When the balloon ride comes to its end, the landing is exciting, because the location is always a function of the wind. At landing time, the pilot begins to scan the surrounding terrain for spacious fields. Once he chooses a landing area, the pilot then calls his “chase crew” (in a nearby vehicle) to notify them that he is landing.
Then the crew parks their vehicle and runs toward the balloon, gently grasping the passenger basket by its handles as it floats within reach. Sometimes it’s necessary for the crew to “walk” the balloon to the widest part of the field, while it’s still a few feet above ground. Once at its landing destination, the balloon gently settles to earth as the air within it cools.
But the excitement isn’t over yet. The Youngs sometimes land their balloon in open fields that adjoin roadways and homes. Cars stop along the roadside below, and people watch the balloon descend. As the balloon settles to earth, people often pour out from the nearby streets and houses to see the spectacle.

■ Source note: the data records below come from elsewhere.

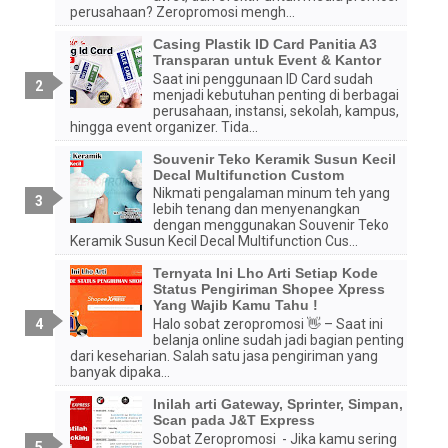
perusahaan? Zeropromosi mengh...
Casing Plastik ID Card Panitia A3
Transparan untuk Event & Kantor
Saat ini penggunaan ID Card sudah
menjadi kebutuhan penting di berbagai
perusahaan, instansi, sekolah, kampus,
hingga event organizer. Tida...
Souvenir Teko Keramik Susun Kecil
Decal Multifunction Custom
Nikmati pengalaman minum teh yang
lebih tenang dan menyenangkan
dengan menggunakan Souvenir Teko
Keramik Susun Kecil Decal Multifunction Cus...
Ternyata Ini Lho Arti Setiap Kode
Status Pengiriman Shopee Xpress
Yang Wajib Kamu Tahu !
Halo sobat zeropromosi 👋 – Saat ini
belanja online sudah jadi bagian penting
dari keseharian. Salah satu jasa pengiriman yang
banyak dipaka...
Inilah arti Gateway, Sprinter, Simpan,
Scan pada J&T Express
Sobat Zeropromosi - Jika kamu sering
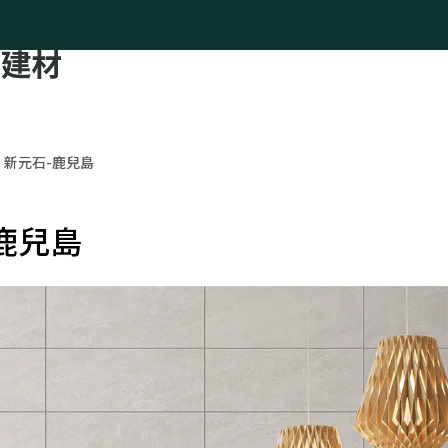
新元石-鹿兒島
鹿兒島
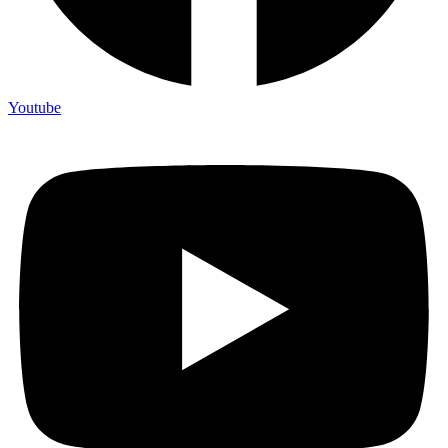
Youtube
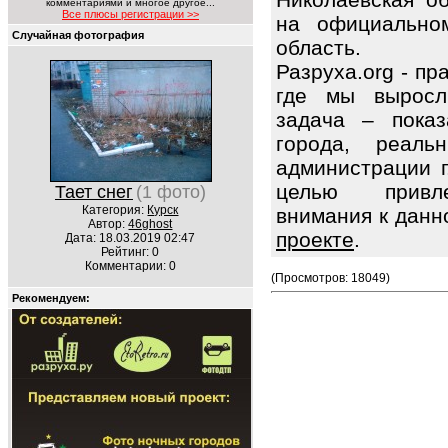
комментариями и многое другое...
Все плюсы регистрации >>
на официальном
Случайная фотография
область.
Разруха.org - п
где мы выросл
задача – показ
города, реаль
администрации г
целью привле
Тает снег
(1 фото)
Категория:
Курск
внимания к данн
Автор:
46ghost
проекте
.
Дата: 18.03.2019 02:47
Рейтинг: 0
Комментарии: 0
(Просмотров: 18049)
Рекомендуем:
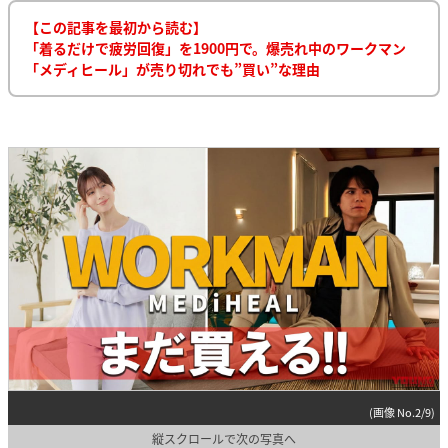
【この記事を最初から読む】
「着るだけで疲労回復」を1900円で。爆売れ中のワークマン
「メディヒール」が売り切れでも”買い”な理由
(画像 No.2/9)
縦スクロールで次の写真へ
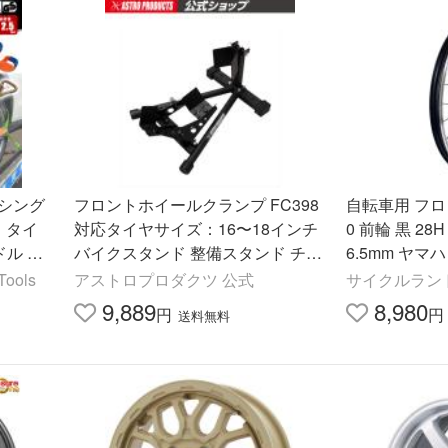
シング
フロントホイールクランプ FC398
自転車用 フロン
 タイ
対応タイヤサイズ：16〜18インチ
0 前輪 黒 28
ドル タ
バイクスタンド 整備スタンド チョ
6.5mm ヤマ
付け 荷
ック ガレージ バイク 駐輪 駐車 ア
シスト自転車対
ools
アストロプロダクツ 公式
サイクルラン
ストロプロダクツ
丈夫
9,889
8,980
円
円
送料無料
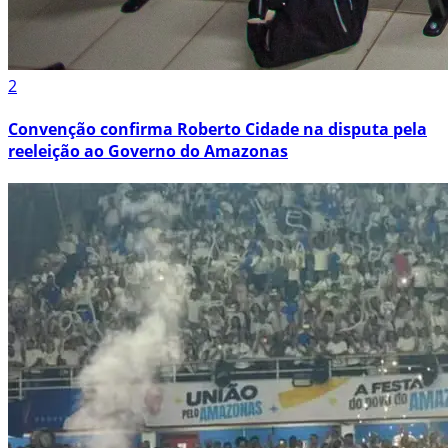
2
Convenção confirma Roberto Cidade na disputa pela
reeleição ao Governo do Amazonas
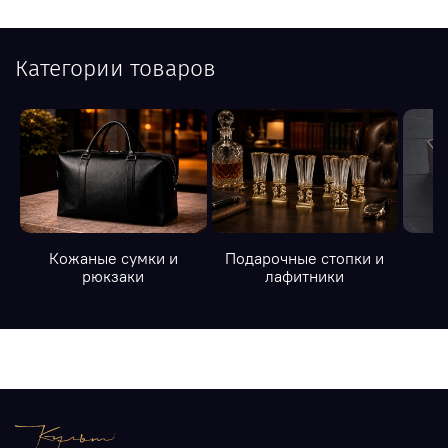
Категории товаров
Кожаные сумки и
Подарочные стопки и
К
рюкзаки
лафитники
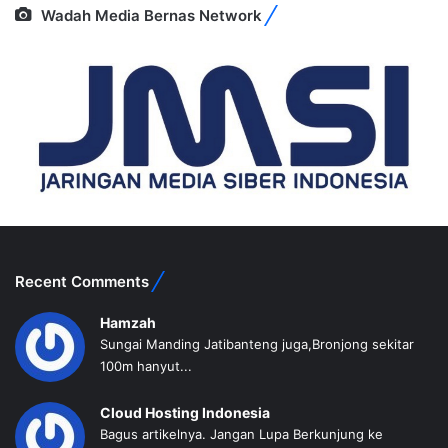
Wadah Media Bernas Network
Recent Comments
Hamzah
Sungai Manding Jatibanteng juga,Bronjong sekitar
100m hanyut...
Cloud Hosting Indonesia
Bagus artikelnya. Jangan Lupa Berkunjung ke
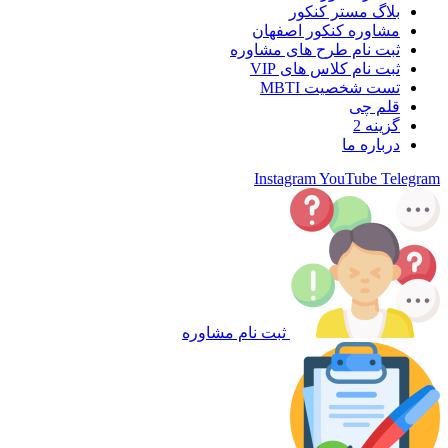
بلاگ مستر کنکور
مشاوره کنکور اصفهان
ثبت نام طرح های مشاوره
ثبت نام کلاس های VIP
تست شخصیت MBTI
قلم چی
گزینه 2
درباره ما
Instagram
YouTube
Telegram
ثبت نام مشاوره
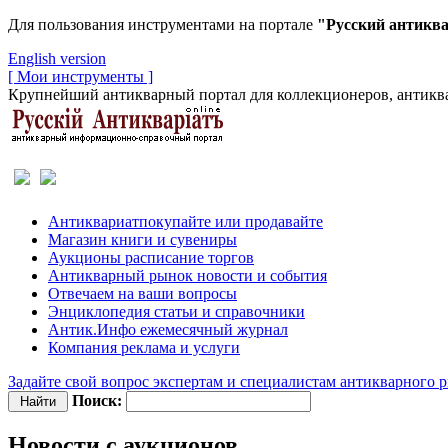
Для пользования инструментами на портале
"Русский антикв
English version
[ Мои инструменты ]
Крупнейший антикварный портал для коллекционеров, антиква
Антиквариат
покупайте или продавайте
Магазин
книги и сувениры
Аукционы
расписание торгов
Антикварный рынок
новости и события
Отвечаем
на ваши вопросы
Энциклопедия
статьи и справочники
Антик.Инфо
ежемесячный журнал
Компания
реклама и услуги
Задайте свой вопрос экспертам и специалистам антикварного 
Поиск:
Новости с аукционов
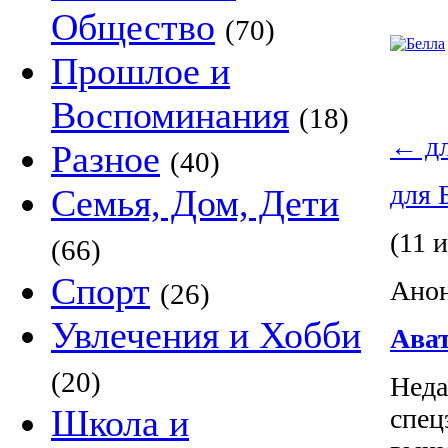
Общество
(70)
Прошлое и
Воспоминания
(18)
←
дл
Разное
(40)
для 
Семья, Дом, Дети
(11 и
(66)
Спорт
Анон
(26)
Увлечения и Хобби
Ават
(20)
Неда
Школа и
спец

“That’s when real human connections are made,” Young says. “The landowners and the neighbors crowd around, asking the crew questions, and we have the chance to talk to the crowd about ballooning.”
Young said that people who have been neighbors for years and haven’t really spoken to one another now have a catalyst for conversation.
“If weather conditions allow, we’ll frequently offer them tethered balloon rides, and we let them help pack up the balloon, if they wish,” he said.
Finally, the Youngs host a champagne celebration to toast the occasion.
“A balloon flight isn’t like a Disney World ride that will happen the same way every time,” Young explains. “It’s a magical moment, a unique experience that will never unfold in quite the same way again.”